## Work required
Going down the listing below, print exactly each line from the one with "256 48 2061" up to and including the one with "174 99 1061", and skip the rest.

## Data shown
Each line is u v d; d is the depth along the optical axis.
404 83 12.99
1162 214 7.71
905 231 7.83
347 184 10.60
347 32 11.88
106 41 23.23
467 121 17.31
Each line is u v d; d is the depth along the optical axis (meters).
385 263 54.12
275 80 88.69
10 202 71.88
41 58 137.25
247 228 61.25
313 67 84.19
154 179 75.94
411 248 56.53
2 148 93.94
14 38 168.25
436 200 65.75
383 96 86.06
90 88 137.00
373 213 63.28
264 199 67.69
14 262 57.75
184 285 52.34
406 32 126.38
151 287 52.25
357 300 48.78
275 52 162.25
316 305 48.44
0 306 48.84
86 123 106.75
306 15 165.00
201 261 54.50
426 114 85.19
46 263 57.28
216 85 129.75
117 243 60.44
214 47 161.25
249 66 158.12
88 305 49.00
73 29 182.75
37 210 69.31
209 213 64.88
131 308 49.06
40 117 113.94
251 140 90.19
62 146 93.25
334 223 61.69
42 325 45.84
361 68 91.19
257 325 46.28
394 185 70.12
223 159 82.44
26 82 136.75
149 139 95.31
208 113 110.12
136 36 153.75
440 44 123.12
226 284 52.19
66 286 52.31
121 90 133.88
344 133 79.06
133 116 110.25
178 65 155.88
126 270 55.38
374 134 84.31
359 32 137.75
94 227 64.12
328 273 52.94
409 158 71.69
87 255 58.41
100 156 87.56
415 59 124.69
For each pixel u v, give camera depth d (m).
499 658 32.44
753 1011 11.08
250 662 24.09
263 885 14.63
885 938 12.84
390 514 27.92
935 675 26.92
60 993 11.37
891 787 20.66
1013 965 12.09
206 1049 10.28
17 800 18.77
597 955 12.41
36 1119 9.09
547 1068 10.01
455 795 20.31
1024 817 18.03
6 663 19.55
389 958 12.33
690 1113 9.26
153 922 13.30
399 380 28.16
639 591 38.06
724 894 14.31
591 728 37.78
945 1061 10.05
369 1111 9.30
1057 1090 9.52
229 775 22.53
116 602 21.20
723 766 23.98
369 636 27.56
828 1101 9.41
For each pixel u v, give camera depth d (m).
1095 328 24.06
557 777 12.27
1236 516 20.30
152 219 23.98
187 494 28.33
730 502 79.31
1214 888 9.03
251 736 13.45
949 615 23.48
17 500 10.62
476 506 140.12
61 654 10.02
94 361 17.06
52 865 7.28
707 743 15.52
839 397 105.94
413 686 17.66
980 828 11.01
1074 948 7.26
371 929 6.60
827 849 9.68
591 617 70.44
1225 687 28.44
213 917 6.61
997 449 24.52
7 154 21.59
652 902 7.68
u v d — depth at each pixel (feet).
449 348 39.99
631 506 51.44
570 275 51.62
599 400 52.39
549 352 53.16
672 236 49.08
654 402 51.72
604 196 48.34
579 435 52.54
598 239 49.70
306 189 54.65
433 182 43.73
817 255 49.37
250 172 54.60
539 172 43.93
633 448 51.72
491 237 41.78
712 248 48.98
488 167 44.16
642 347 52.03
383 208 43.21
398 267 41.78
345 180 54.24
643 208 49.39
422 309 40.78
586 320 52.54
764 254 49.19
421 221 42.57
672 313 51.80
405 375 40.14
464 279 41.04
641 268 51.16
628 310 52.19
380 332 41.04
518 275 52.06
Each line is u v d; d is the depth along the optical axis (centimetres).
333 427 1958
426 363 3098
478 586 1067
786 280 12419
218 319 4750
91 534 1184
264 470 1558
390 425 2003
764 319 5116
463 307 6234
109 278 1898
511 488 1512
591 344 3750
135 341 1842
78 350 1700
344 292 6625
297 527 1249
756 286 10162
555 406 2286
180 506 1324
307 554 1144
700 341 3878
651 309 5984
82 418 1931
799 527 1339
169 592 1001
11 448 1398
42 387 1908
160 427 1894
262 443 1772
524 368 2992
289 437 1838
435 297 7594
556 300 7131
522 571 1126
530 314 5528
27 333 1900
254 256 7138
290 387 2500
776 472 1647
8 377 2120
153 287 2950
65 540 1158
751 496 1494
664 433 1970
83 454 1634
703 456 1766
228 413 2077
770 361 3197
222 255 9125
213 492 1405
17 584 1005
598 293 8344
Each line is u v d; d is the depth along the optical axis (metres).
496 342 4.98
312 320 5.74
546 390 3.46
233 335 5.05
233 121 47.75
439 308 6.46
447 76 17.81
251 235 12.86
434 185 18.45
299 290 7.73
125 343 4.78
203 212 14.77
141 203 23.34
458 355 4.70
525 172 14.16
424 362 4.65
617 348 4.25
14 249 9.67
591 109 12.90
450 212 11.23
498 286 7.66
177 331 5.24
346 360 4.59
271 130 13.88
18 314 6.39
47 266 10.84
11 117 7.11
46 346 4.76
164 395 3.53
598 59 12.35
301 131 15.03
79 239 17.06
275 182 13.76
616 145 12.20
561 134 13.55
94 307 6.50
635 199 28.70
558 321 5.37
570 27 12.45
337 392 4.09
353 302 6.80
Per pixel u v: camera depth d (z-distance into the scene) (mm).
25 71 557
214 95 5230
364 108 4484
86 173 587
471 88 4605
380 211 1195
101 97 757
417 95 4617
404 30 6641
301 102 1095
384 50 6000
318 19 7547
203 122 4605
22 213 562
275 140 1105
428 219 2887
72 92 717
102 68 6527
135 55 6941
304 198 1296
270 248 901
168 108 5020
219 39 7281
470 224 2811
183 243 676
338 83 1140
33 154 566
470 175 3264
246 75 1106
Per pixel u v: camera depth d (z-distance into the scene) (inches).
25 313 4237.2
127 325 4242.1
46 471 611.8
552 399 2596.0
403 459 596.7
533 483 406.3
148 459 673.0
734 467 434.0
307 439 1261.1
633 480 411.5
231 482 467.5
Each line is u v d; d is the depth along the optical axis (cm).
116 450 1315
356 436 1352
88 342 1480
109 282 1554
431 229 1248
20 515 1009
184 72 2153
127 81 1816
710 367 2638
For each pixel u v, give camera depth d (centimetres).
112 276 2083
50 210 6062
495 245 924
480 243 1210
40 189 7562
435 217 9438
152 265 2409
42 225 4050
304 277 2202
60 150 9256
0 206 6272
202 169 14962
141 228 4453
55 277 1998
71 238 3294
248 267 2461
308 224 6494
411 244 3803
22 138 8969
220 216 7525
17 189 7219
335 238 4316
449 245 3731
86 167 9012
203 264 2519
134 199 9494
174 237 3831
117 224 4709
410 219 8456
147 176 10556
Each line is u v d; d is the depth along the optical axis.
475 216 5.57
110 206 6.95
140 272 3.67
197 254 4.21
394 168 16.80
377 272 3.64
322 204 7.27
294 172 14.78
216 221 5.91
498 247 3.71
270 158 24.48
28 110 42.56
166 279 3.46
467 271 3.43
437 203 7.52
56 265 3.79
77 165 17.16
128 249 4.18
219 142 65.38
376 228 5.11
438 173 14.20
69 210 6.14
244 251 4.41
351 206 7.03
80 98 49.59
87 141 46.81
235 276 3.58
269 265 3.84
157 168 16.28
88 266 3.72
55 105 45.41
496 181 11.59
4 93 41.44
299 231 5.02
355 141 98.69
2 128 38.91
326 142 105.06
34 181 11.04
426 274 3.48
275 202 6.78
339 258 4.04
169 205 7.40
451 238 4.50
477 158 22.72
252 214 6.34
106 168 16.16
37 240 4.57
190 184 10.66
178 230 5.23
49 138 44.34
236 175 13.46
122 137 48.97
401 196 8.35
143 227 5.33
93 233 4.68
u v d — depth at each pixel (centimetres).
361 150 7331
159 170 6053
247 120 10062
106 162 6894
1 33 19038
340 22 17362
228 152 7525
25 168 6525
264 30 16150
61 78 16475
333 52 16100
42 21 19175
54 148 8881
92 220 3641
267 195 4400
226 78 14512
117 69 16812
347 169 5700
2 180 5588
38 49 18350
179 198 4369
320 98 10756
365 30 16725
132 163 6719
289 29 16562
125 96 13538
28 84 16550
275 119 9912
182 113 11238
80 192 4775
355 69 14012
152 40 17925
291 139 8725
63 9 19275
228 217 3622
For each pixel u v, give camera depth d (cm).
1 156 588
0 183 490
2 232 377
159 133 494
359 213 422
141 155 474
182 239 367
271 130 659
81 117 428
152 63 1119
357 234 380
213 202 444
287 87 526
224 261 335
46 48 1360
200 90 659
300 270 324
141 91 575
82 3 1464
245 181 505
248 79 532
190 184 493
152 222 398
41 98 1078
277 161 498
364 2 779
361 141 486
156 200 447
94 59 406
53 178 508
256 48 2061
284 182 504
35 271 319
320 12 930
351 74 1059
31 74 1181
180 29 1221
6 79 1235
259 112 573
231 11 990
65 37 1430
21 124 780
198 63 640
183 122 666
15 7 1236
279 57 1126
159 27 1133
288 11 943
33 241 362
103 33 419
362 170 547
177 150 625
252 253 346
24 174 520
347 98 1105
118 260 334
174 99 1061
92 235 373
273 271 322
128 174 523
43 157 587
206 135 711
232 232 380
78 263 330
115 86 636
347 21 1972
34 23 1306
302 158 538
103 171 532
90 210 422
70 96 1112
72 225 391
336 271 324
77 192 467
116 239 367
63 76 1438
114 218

## Your solution
256 48 2061
284 182 504
35 271 319
320 12 930
351 74 1059
31 74 1181
180 29 1221
6 79 1235
259 112 573
231 11 990
65 37 1430
21 124 780
198 63 640
183 122 666
15 7 1236
279 57 1126
159 27 1133
288 11 943
33 241 362
103 33 419
362 170 547
177 150 625
252 253 346
24 174 520
347 98 1105
118 260 334
174 99 1061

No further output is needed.